Parution : imagine… 65, Sainte-Foy, 1993, p. 11-59.
Guy Bouchard examine l’ensemble des documents – commentaires critiques ou articles théoriques parus dans les journaux, périodiques ou livres – publiés au Québec de 1960 à 1984 qui traitent de la science-fiction en général et de la SFQ en particulier. Il divise cette enquête minutieuse en cinq périodes de cinq ans, la majeure partie des 226 documents d’intérêt génologique (60,17 %) étant concentrée dans la dernière période (1980-1984). Il note que les préoccupations pour la théorie pure ne débutent qu’au cours de la période 1975-1979, tout comme l’évocation d’une éventuelle SFQ. Est-ce que cette prise de conscience correspond pour autant à la naissance de la SFQ ? Les opinions divergent à ce sujet, certains commentateurs faisant remonter son origine à la fin du XIXe siècle avec la parution de Pour la patrie de Jules-Paul Tardivel, d’autres à la création de Requiem/Solaris en 1974, d’autres encore au début des années 1980.
De même, l’origine de la science-fiction comme telle oppose les tenants de l’ancienneté du genre et les adeptes de la modernité, rangés respectivement derrière L’Épopée de Gilgamesh (époque sumérienne) et Frankenstein (1818) de Mary Shelley.
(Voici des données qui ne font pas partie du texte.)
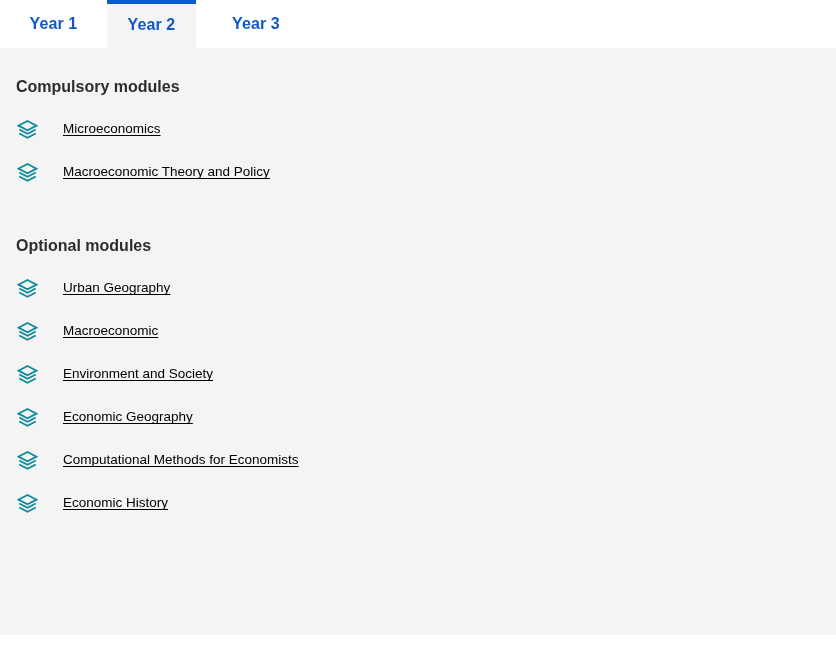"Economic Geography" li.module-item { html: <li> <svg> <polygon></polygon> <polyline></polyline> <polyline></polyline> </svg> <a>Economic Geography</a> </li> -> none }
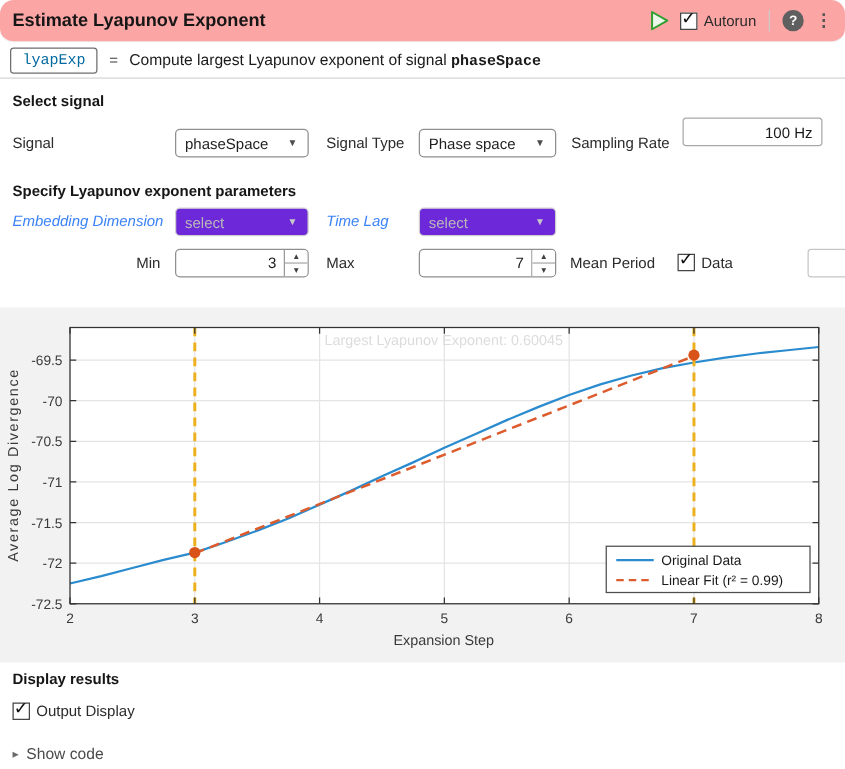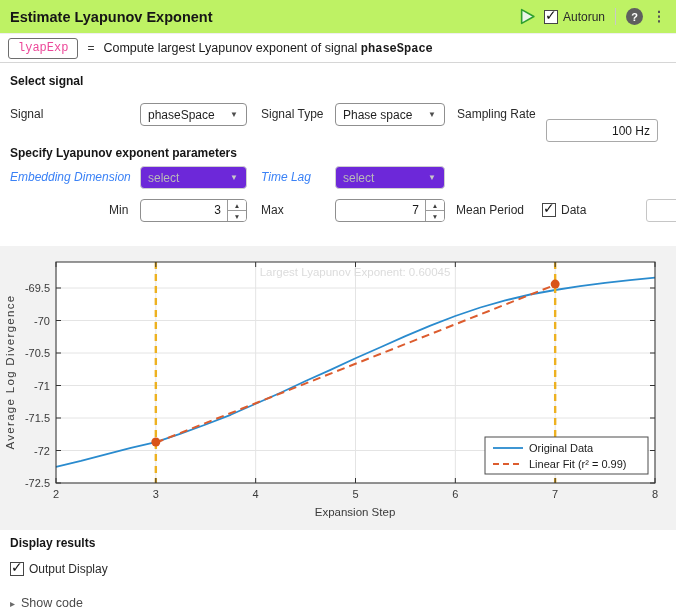"Estimate Lyapunov Exponent" .header { background: #bef264 -> #fca5a5; border-radius: none -> 11px }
Bouchard ne prend pas parti mais invite cependant les chercheurs à considérer la littérature populaire en fascicules qui foisonne au Québec entre 1941 et 1968 – qui comprend des séries présentant des enclaves expressément science-fictionnelles – et la science-fiction pour jeunes avant de conclure hâtivement à la naissance de la SFQ au milieu des années 1970. Il y a une différence, suggère-t-il, entre prendre conscience de son existence et l’acte de naître.
Outre la question de l’origine du genre au Québec, l’essayiste passe en revue les définitions de la science-fiction qui ont été proposées au fil des ans par de nombreux commentateurs et par quelques universitaires ou théoriciens de la littérature. Les principaux intervenants qui ont tenté de cerner le genre, soit par des définitions internes, soit par comparaison, sont Jean-Marc Gouanvic, Darko Suvin, Élisabeth Vonarburg, Guy Bouchard, Gilbert Maggi et Marc-André Brie. Bouchard synthétise leurs propos, expose la concordance ou la divergence de vue entre leurs différentes définitions, voire leur incompatibilité, et fait ressortir les apories qui invalident certaines propositions.
Au terme de l’exercice surnage un certain nombre de concepts ou de sèmes susceptibles de servir de fondement au genre, soit la conjecture rationnelle, la distanciation cognitive, la poétique de l’altérité, l’anticipation et la technologie. Au passage, l’essayiste considère, à travers le discours des divers spécialistes, les rapports qu’entretient la science-fiction avec d’autres formes romanesques non réalistes comme le fantastique, l’utopie, l’uchronie, l’opéra galactique, le mythe, l’heroic fantasy. Ainsi, pour les uns, la science-fiction est née de l’utopie tandis que pour d’autres, l’utopie est le « sous-genre socio-politique de la science-fiction ». Bref, Guy Bouchard conclut qu’il est présomptueux de proposer une définition claire et concise de la science-fiction qui tient compte de tous les sous-genres que le terme « science-fiction » recouvre, d’autant plus que l’hybridation des genres complique la situation.
Source : Janelle, Claude, L'ASFFQ 1993, Alire, p. 212-213.